La catena produttiva in Ue vale 20 miliardi di euro. 
L’Unione europea – che conta 251.685 (dato riferito al 1997) occupati nel comparto della pesca marittima – è il primo mercato di prodotti trasformati e di prodotti dell’acquacoltura. Nel 1998 il valore dell’intera catena produttiva (comprendente la pesca, l’acquacoltura, la trasformazione e la commercializzazione) ammontava a 20 miliardi di euro, pari allo 0.28% del Pil comunitario. Nello stesso tempo appare diminuita la redditività della flotta peschereccia. Il Rapporto annuale 2010 sulla flotta per la pesca comunitaria mostra infatti una riduzione negli ultimi anni delle prestazioni economiche del settore, le cause vengono individuate nell’elevato costo del carburante e nella bassa redditività del settore.  Per affrontare queste problematiche la Commissione europea ha stilato una proposta per la riforma della politica comune per la pesca. I contenuti della bozza presentata il 13 luglio a Bruxelles sono improntati alla sostenibilità degli stock del pescato, quindi al rapporto tra conservazione e sfruttamento delle risorse ittiche; al regolamento sull’organizzazione comune dei mercati della pesca e dell’acquacoltura. La Grecia (21% sul totale delle imbarcazioni), la Spagna (20%) e l’Italia (17%) sono i paesi con la flotta più numerosa anche se in termini di stazza la Spagna (34%) sopravanza nettamente l’Italia (12,5%) e tutti gli altri paesi; in generale le flotte pescherecce europee hanno una spiccata prevalenza di piccole imbarcazioni (il 76% non supera le 25 tonnellate di stazza lorda) con una elevata età di esercizio (il 32% supera i 25 anni), a scapito quindi dell’efficienza e della economicità (Ismea, 1996). 
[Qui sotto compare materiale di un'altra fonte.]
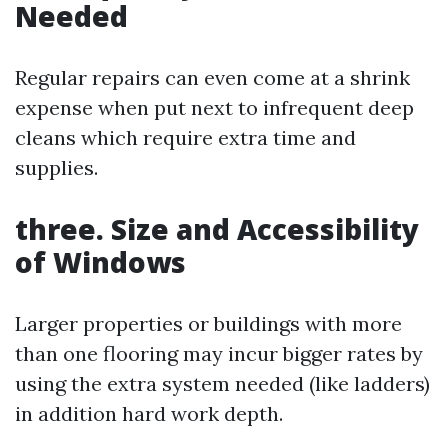
Needed
Regular repairs can even come at a shrink
expense when put next to infrequent deep
cleans which require extra time and
supplies.
three.
Size and Accessibility
of Windows
Larger properties or buildings with more
than one flooring may incur bigger rates by
using the extra system needed (like ladders)
in addition hard work depth.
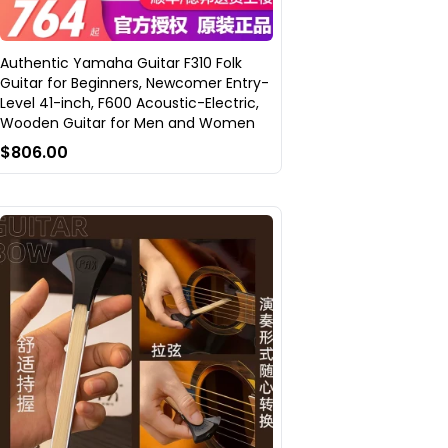
Authentic Yamaha Guitar F310 Folk
Guitar for Beginners, Newcomer Entry-
Level 41-inch, F600 Acoustic-Electric,
Wooden Guitar for Men and Women
$806.00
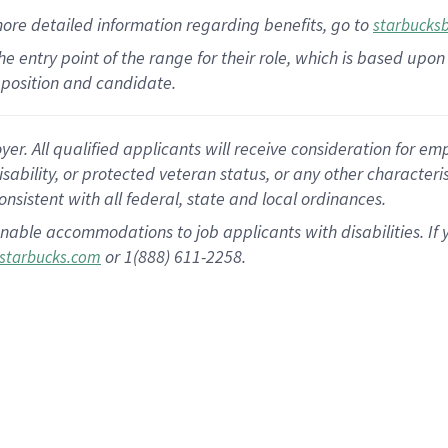
more
detailed
information
regarding
benefits, go to
starbucks
 the entry point of the range for their role, which is based u
position and candidate.
 All qualified applicants will receive consideration for empl
disability, or protected veteran status, or any other character
nsistent with all federal, state and local ordinances.
nable accommodations to job applicants with disabilities. I
or 1(888) 611-2258.
starbucks.com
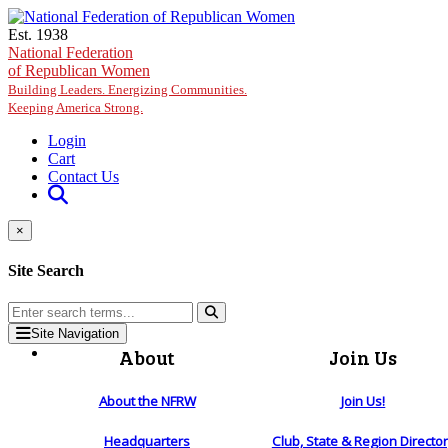
Skip to main content
Est. 1938
National Federation
of Republican Women
Building Leaders. Energizing Communities.
Keeping America Strong.
Login
Cart
Contact Us
×
Site Search
Site Navigation
About
Join Us
About the NFRW
Join Us!
Headquarters
Club, State & Region Directo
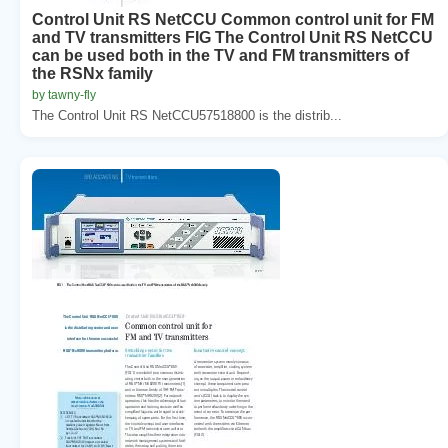
Control Unit RS NetCCU Common control unit for FM
and TV transmitters FIG The Control Unit RS NetCCU
can be used both in the TV and FM transmitters of
the RSNx family
by tawny-fly
The Control Unit RS NetCCU57518800 is the distrib...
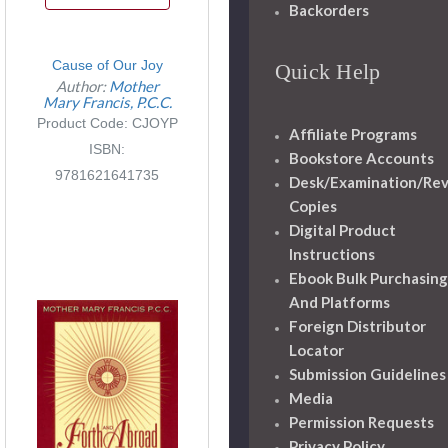
Backorders
Cause of Our Joy
Quick Help
Author:
Mother
Mary Francis, P.C.C.
Product Code: CJOYP
Affiliate Programs
ISBN:
Bookstore Accounts
9781621641735
Desk/Examination/Re
Copies
Digital Product
Instructions
Ebook Bulk Purchasing
And Platforms
Foreign Distributor
Locator
Submission Guidelines
Media
Permission Requests
Privacy Policy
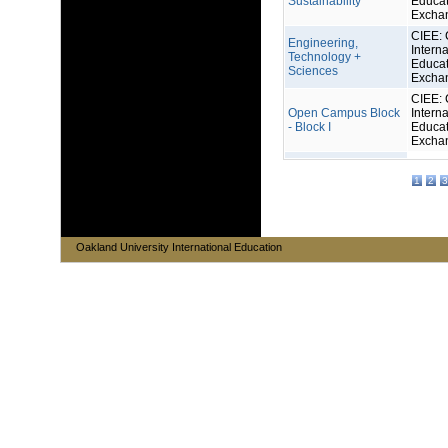
Sustainability
Educat
Excha
CIEE: 
Engineering,
Interna
Technology +
Educat
Sciences
Excha
CIEE: 
Open Campus Block
Interna
- Block I
Educat
Excha
1
2
3
Oakland University International Education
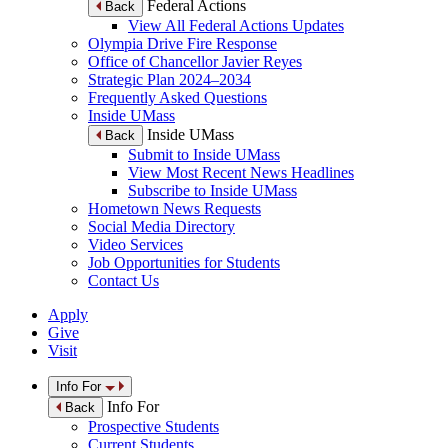
Federal Actions
Back
View All Federal Actions Updates
Olympia Drive Fire Response
Office of Chancellor Javier Reyes
Strategic Plan 2024–2034
Frequently Asked Questions
Inside UMass
Inside UMass
Back
Submit to Inside UMass
View Most Recent News Headlines
Subscribe to Inside UMass
Hometown News Requests
Social Media Directory
Video Services
Job Opportunities for Students
Contact Us
Apply
Give
Visit
Info For
Info For
Back
Prospective Students
Current Students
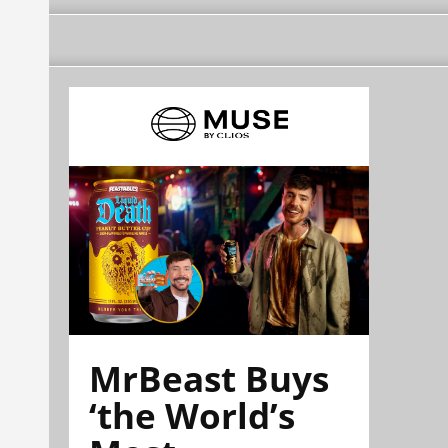
MrBeast Buys
‘the World’s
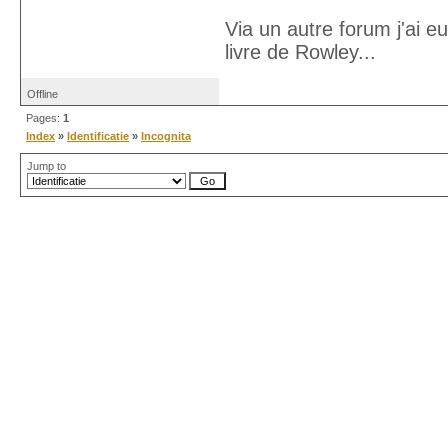
Via un autre forum j'ai e
livre de Rowley...
Offline
Pages:
1
Index
»
Identificatie
»
Incognita
Jump to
Nel mondo 17 kg di consumo procapite all’anno. 
Nel 2009 la produzione ittica mondiale si è attestata a circa 144,6 milioni di tonnellate, il 61,5% delle quali proveniente da attività di pesca attraverso cattura, la restante parte, il 38,5%, dall’acquacoltura. La produzione 2009 è risultata in crescita di appena il 2,2% su un 2008 particolarmente critico, per un valore complessivo che ha superato di poco 1,8 miliardi di euro (+5,3%) e per un consumo procapite di 17 Kg annui a persona. Il consumo mondiale di prodotti presenta un andamento in crescita da anni: dal 2004 al 2009 il consumo di pesce è aumentato di 13 milioni di tonnellate, 2,7 milioni solo nel 2009. Si stimano in circa 43.5 milioni le persone che partecipano direttamente, a tempo pieno o parziale, ad attività di pesca da cattura o di acquacoltura. La maggior parte di esse (86%) vive in Asia. Altri 4 milioni sono impiegate nel settore su base occasionale. Considerando insieme l’occupazione nei settori della lavorazione, della commercializzazione e dei servizi legati ai prodotti ittici, e aggiungendo le famiglie di tutti coloro che sono impiegati direttamente o indirettamente nelle attività di pesca e dell’acquacoltura, oltre mezzo miliardo di persone nel mondo dipende dal settore ittico. I principali produttori ittici sono Cina (51 milioni di tonnellate, dati 2004) Perù e Giappone (8 milioni).